Firing Randomness is an attribute of Weapons that is one factor in determining how accurate the weapon is against a fixed point. Firing Randomness is a specifically defined value by the weapon, but is slightly difficult to predict the outcome of because its effect is amplified by Range. Essentially, the result of firing randomness is Maximum Deviation = k × Distance to target × Firing Randomness.
Every shot will land at the Maximum Deviation from the target or closer, where k is a constant. As such, a lower firing randomness makes for a higher accuracy. Units without a Firing Randomness value use 0 in that equation, and will thus always fire on course to hit its target.
Some units have a different value for Firing Randomness while moving than they do when still. The Mantis is one such example.
Keep in mind that Supreme Commander simulates each and every projectile in real time as it travels which leads to events not seen in other RTS' (such as strategic artillery unwittingly hitting aircraft).
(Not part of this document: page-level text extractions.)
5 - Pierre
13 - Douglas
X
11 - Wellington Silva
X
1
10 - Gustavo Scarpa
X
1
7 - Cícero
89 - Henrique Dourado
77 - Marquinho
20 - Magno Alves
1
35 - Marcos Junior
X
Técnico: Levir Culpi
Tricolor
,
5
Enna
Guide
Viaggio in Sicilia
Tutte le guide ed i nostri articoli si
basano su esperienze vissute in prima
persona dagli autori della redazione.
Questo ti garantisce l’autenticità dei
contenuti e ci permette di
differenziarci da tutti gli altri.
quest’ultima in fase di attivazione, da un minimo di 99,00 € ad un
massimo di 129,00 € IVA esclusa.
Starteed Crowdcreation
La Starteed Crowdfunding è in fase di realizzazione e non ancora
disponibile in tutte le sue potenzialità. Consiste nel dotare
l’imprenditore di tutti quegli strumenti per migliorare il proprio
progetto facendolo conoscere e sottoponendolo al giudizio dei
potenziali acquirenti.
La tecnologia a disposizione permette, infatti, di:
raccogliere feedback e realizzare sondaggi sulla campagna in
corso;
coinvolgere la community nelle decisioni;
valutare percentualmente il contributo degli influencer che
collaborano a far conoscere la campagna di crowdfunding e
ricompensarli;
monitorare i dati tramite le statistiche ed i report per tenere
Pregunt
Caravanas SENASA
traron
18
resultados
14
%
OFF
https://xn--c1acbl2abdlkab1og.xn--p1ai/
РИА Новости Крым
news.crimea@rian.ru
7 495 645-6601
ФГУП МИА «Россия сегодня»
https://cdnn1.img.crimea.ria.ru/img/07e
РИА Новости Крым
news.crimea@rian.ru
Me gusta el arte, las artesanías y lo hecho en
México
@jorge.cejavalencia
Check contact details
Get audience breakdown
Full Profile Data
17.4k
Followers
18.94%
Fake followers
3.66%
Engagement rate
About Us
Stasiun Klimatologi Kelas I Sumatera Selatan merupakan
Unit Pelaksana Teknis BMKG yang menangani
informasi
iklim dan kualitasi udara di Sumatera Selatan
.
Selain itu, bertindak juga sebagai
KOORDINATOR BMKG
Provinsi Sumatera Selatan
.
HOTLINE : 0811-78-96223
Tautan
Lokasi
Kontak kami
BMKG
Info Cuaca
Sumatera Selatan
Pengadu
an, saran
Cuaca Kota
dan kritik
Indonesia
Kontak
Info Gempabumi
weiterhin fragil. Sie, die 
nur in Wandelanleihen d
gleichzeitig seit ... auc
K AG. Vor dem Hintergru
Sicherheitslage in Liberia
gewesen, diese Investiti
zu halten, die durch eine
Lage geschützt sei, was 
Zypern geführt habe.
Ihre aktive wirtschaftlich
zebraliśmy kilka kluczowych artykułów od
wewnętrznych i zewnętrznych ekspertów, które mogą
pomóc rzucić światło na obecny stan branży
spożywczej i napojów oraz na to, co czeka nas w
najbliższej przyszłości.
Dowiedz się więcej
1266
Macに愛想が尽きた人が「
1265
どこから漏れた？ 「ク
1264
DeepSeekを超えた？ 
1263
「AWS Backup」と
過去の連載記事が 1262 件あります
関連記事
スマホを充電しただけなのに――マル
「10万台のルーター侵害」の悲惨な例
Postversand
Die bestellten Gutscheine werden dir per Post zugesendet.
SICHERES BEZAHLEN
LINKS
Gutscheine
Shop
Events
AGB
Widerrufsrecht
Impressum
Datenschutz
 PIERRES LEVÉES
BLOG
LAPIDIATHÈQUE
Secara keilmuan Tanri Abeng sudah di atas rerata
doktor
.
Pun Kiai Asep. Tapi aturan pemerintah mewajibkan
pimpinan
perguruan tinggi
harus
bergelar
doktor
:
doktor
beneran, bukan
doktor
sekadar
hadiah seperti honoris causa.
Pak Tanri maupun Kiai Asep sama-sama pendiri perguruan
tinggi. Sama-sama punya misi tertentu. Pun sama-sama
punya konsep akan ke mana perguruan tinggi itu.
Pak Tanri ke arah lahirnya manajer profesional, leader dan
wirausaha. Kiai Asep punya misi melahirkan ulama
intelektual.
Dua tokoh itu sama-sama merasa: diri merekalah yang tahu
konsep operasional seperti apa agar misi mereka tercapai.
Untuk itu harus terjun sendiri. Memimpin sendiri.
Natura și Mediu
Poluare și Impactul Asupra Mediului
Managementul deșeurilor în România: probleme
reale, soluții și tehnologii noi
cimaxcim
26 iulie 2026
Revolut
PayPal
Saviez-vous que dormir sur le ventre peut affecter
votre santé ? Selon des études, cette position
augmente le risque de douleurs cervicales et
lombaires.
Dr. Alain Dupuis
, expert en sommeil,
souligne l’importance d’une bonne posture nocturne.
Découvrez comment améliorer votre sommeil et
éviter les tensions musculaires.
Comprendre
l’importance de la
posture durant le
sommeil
Even a weapon with zero firing randomness (and, therefore, theoretically perfect accuracy) may still not hit their intended target if:
- The weapon's turret prohibits it firing in that direction.
- Another unit gets in the way and takes the hit instead.
- The shot hits terrain. This mainly affects weapons with a low firing arc in rough or dense terrain. E.g. The Rhino: T2 Heavy Tank
- If the target is moving the shot may arrive too late, landing where the unit was instead of where it is. Factors that contribute to this are low muzzle velocity, long range and fast moving targets. Some weapons can track their targets and are not affected by this.